Print every line of the records below without changing a single character.

**Text data extracted from pages:**
******

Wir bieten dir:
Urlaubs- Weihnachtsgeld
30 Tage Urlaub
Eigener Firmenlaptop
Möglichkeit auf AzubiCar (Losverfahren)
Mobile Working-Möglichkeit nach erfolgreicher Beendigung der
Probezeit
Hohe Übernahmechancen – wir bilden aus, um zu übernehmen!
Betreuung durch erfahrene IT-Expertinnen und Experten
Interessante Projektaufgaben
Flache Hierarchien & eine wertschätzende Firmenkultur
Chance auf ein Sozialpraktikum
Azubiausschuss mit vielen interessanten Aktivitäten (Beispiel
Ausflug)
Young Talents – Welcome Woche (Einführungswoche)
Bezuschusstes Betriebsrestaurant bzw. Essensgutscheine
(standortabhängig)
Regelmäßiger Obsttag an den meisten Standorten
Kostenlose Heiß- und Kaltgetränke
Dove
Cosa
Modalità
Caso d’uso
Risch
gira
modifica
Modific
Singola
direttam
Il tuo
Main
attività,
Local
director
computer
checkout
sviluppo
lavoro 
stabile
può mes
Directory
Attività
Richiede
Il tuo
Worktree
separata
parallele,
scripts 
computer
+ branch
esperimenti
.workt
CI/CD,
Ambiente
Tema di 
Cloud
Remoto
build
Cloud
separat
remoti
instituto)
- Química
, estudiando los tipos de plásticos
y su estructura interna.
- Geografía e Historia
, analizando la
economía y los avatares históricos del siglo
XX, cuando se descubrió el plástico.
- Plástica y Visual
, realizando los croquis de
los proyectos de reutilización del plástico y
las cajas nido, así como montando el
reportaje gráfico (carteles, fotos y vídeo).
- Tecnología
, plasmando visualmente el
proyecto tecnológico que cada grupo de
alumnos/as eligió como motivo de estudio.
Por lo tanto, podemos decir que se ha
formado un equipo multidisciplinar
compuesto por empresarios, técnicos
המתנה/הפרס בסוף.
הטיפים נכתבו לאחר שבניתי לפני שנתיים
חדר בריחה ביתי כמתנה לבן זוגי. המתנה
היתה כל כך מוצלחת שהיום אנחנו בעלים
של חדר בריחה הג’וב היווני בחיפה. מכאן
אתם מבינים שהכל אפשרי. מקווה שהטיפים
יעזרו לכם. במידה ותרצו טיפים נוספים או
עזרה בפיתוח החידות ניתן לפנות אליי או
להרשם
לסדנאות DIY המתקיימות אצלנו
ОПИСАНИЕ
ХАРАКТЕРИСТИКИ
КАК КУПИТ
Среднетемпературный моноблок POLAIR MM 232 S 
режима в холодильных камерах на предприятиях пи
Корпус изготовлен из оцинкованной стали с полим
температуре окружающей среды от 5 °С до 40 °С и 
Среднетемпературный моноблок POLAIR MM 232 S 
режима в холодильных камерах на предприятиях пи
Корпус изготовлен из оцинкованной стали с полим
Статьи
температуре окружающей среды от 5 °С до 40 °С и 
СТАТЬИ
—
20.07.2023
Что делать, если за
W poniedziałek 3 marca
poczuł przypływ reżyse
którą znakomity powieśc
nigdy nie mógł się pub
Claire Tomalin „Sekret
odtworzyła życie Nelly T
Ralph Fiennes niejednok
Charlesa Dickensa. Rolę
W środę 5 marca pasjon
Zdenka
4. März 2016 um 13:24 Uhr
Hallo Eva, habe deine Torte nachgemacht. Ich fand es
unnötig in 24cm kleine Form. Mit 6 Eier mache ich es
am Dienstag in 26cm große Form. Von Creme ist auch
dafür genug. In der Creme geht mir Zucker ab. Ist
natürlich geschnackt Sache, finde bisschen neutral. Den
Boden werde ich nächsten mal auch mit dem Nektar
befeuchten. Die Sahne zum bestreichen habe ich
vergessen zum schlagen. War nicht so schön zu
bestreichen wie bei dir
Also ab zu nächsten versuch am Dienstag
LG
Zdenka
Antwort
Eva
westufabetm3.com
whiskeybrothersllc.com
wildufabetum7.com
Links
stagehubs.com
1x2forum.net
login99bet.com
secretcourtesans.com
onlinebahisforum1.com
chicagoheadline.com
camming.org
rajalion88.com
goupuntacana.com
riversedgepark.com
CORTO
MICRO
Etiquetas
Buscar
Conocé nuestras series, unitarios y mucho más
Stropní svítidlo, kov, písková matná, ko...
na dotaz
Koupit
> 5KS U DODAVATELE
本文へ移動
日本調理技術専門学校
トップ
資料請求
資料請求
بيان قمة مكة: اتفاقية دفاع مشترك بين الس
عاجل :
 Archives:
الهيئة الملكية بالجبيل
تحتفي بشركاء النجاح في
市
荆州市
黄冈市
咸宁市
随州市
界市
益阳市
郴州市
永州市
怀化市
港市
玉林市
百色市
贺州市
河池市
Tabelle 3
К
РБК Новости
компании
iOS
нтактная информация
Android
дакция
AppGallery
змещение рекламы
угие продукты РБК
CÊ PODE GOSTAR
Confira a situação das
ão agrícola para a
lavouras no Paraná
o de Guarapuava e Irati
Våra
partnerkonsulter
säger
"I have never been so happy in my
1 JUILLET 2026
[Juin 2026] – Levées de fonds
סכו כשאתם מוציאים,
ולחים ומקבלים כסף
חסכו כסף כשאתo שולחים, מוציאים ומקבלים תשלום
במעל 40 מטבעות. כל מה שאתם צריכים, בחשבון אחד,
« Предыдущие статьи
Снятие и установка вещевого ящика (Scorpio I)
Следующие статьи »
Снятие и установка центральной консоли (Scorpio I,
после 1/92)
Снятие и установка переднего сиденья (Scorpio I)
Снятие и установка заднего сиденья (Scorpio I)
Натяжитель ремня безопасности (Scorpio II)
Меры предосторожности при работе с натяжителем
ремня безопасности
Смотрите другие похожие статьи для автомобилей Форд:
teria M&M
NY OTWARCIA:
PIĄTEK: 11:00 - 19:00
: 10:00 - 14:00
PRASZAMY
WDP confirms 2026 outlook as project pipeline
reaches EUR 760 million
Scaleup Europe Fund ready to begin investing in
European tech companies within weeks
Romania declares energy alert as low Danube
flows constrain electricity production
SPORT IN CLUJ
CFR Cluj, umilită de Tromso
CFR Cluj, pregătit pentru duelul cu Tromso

******

**Task response:**
Wir bieten dir:
Urlaubs- Weihnachtsgeld
30 Tage Urlaub
Eigener Firmenlaptop
Möglichkeit auf AzubiCar (Losverfahren)
Mobile Working-Möglichkeit nach erfolgreicher Beendigung der
Probezeit
Hohe Übernahmechancen – wir bilden aus, um zu übernehmen!
Betreuung durch erfahrene IT-Expertinnen und Experten
Interessante Projektaufgaben
Flache Hierarchien & eine wertschätzende Firmenkultur
Chance auf ein Sozialpraktikum
Azubiausschuss mit vielen interessanten Aktivitäten (Beispiel
Ausflug)
Young Talents – Welcome Woche (Einführungswoche)
Bezuschusstes Betriebsrestaurant bzw. Essensgutscheine
(standortabhängig)
Regelmäßiger Obsttag an den meisten Standorten
Kostenlose Heiß- und Kaltgetränke
Dove
Cosa
Modalità
Caso d’uso
Risch
gira
modifica
Modific
Singola
direttam
Il tuo
Main
attività,
Local
director
computer
checkout
sviluppo
lavoro 
stabile
può mes
Directory
Attività
Richiede
Il tuo
Worktree
separata
parallele,
scripts 
computer
+ branch
esperimenti
.workt
CI/CD,
Ambiente
Tema di 
Cloud
Remoto
build
Cloud
separat
remoti
instituto)
- Química
, estudiando los tipos de plásticos
y su estructura interna.
- Geografía e Historia
, analizando la
economía y los avatares históricos del siglo
XX, cuando se descubrió el plástico.
- Plástica y Visual
, realizando los croquis de
los proyectos de reutilización del plástico y
las cajas nido, así como montando el
reportaje gráfico (carteles, fotos y vídeo).
- Tecnología
, plasmando visualmente el
proyecto tecnológico que cada grupo de
alumnos/as eligió como motivo de estudio.
Por lo tanto, podemos decir que se ha
formado un equipo multidisciplinar
compuesto por empresarios, técnicos
המתנה/הפרס בסוף.
הטיפים נכתבו לאחר שבניתי לפני שנתיים
חדר בריחה ביתי כמתנה לבן זוגי. המתנה
היתה כל כך מוצלחת שהיום אנחנו בעלים
של חדר בריחה הג’וב היווני בחיפה. מכאן
אתם מבינים שהכל אפשרי. מקווה שהטיפים
יעזרו לכם. במידה ותרצו טיפים נוספים או
עזרה בפיתוח החידות ניתן לפנות אליי או
להרשם
לסדנאות DIY המתקיימות אצלנו
ОПИСАНИЕ
ХАРАКТЕРИСТИКИ
КАК КУПИТ
Среднетемпературный моноблок POLAIR MM 232 S 
режима в холодильных камерах на предприятиях пи
Корпус изготовлен из оцинкованной стали с полим
температуре окружающей среды от 5 °С до 40 °С и 
Среднетемпературный моноблок POLAIR MM 232 S 
режима в холодильных камерах на предприятиях пи
Корпус изготовлен из оцинкованной стали с полим
Статьи
температуре окружающей среды от 5 °С до 40 °С и 
СТАТЬИ
—
20.07.2023
Что делать, если за
W poniedziałek 3 marca
poczuł przypływ reżyse
którą znakomity powieśc
nigdy nie mógł się pub
Claire Tomalin „Sekret
odtworzyła życie Nelly T
Ralph Fiennes niejednok
Charlesa Dickensa. Rolę
W środę 5 marca pasjon
Zdenka
4. März 2016 um 13:24 Uhr
Hallo Eva, habe deine Torte nachgemacht. Ich fand es
unnötig in 24cm kleine Form. Mit 6 Eier mache ich es
am Dienstag in 26cm große Form. Von Creme ist auch
dafür genug. In der Creme geht mir Zucker ab. Ist
natürlich geschnackt Sache, finde bisschen neutral. Den
Boden werde ich nächsten mal auch mit dem Nektar
befeuchten. Die Sahne zum bestreichen habe ich
vergessen zum schlagen. War nicht so schön zu
bestreichen wie bei dir
Also ab zu nächsten versuch am Dienstag
LG
Zdenka
Antwort
Eva
westufabetm3.com
whiskeybrothersllc.com
wildufabetum7.com
Links
stagehubs.com
1x2forum.net
login99bet.com
secretcourtesans.com
onlinebahisforum1.com
chicagoheadline.com
camming.org
rajalion88.com
goupuntacana.com
riversedgepark.com
CORTO
MICRO
Etiquetas
Buscar
Conocé nuestras series, unitarios y mucho más
Stropní svítidlo, kov, písková matná, ko...
na dotaz
Koupit
> 5KS U DODAVATELE
本文へ移動
日本調理技術専門学校
トップ
資料請求
資料請求
بيان قمة مكة: اتفاقية دفاع مشترك بين الس
عاجل :
 Archives:
الهيئة الملكية بالجبيل
تحتفي بشركاء النجاح في
市
荆州市
黄冈市
咸宁市
随州市
界市
益阳市
郴州市
永州市
怀化市
港市
玉林市
百色市
贺州市
河池市
Tabelle 3
К
РБК Новости
компании
iOS
нтактная информация
Android
дакция
AppGallery
змещение рекламы
угие продукты РБК
CÊ PODE GOSTAR
Confira a situação das
ão agrícola para a
lavouras no Paraná
o de Guarapuava e Irati
Våra
partnerkonsulter
säger
"I have never been so happy in my
1 JUILLET 2026
[Juin 2026] – Levées de fonds
סכו כשאתם מוציאים,
ולחים ומקבלים כסף
חסכו כסף כשאתo שולחים, מוציאים ומקבלים תשלום
במעל 40 מטבעות. כל מה שאתם צריכים, בחשבון אחד,
« Предыдущие статьи
Снятие и установка вещевого ящика (Scorpio I)
Следующие статьи »
Снятие и установка центральной консоли (Scorpio I,
после 1/92)
Снятие и установка переднего сиденья (Scorpio I)
Снятие и установка заднего сиденья (Scorpio I)
Натяжитель ремня безопасности (Scorpio II)
Меры предосторожности при работе с натяжителем
ремня безопасности
Смотрите другие похожие статьи для автомобилей Форд:
teria M&M
NY OTWARCIA:
PIĄTEK: 11:00 - 19:00
: 10:00 - 14:00
PRASZAMY
WDP confirms 2026 outlook as project pipeline
reaches EUR 760 million
Scaleup Europe Fund ready to begin investing in
European tech companies within weeks
Romania declares energy alert as low Danube
flows constrain electricity production
SPORT IN CLUJ
CFR Cluj, umilită de Tromso
CFR Cluj, pregătit pentru duelul cu Tromso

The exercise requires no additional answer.